TASK GOAL:
Copy the lines of data below verbatim, starting at the line containing "They skip the" and ending at the line containing "Product Details", including both of those lines.

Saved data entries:
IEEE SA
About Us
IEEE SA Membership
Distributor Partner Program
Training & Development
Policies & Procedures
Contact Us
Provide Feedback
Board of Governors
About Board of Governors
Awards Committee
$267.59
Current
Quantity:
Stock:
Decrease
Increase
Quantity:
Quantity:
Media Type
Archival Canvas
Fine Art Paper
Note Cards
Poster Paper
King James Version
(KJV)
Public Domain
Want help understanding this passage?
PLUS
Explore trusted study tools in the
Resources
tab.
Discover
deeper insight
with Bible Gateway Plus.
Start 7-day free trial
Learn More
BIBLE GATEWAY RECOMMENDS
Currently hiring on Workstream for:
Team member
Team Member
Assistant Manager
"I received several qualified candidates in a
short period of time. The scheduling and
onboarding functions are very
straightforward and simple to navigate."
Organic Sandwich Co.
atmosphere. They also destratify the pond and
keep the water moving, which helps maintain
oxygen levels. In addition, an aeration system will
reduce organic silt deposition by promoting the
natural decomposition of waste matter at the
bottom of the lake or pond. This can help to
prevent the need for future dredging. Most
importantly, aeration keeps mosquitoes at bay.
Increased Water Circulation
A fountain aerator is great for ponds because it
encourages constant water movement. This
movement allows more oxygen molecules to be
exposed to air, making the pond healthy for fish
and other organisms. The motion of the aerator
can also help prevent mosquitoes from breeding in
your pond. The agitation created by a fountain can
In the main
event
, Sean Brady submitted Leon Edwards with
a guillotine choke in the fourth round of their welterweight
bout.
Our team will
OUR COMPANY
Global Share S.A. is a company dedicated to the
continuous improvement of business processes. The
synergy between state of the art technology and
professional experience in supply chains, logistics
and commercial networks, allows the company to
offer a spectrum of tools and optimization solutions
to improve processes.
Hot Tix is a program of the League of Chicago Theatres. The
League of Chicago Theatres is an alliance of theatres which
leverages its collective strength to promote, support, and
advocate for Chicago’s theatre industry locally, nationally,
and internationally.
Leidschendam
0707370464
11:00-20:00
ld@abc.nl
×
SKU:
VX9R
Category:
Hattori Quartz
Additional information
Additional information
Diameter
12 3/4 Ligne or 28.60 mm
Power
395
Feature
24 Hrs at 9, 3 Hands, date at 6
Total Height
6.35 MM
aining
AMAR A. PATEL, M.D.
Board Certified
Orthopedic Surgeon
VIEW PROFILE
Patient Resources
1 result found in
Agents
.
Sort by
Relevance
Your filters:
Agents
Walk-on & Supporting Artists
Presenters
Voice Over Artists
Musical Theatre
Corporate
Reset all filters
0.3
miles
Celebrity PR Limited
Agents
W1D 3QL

--

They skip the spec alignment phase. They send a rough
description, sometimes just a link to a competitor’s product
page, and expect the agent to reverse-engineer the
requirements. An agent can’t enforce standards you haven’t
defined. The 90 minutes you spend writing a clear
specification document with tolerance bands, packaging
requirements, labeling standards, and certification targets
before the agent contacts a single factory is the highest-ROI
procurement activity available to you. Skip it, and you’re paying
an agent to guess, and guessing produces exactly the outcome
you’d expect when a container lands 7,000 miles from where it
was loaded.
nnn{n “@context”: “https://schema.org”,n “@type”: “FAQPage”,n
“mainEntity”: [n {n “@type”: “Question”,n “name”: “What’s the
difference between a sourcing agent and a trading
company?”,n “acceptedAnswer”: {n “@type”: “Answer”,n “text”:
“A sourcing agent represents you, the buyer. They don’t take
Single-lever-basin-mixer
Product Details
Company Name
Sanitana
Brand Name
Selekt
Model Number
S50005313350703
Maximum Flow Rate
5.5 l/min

OUTPUT OF THE TASK:
They skip the spec alignment phase. They send a rough
description, sometimes just a link to a competitor’s product
page, and expect the agent to reverse-engineer the
requirements. An agent can’t enforce standards you haven’t
defined. The 90 minutes you spend writing a clear
specification document with tolerance bands, packaging
requirements, labeling standards, and certification targets
before the agent contacts a single factory is the highest-ROI
procurement activity available to you. Skip it, and you’re paying
an agent to guess, and guessing produces exactly the outcome
you’d expect when a container lands 7,000 miles from where it
was loaded.
nnn{n “@context”: “https://schema.org”,n “@type”: “FAQPage”,n
“mainEntity”: [n {n “@type”: “Question”,n “name”: “What’s the
difference between a sourcing agent and a trading
company?”,n “acceptedAnswer”: {n “@type”: “Answer”,n “text”:
“A sourcing agent represents you, the buyer. They don’t take
Single-lever-basin-mixer
Product Details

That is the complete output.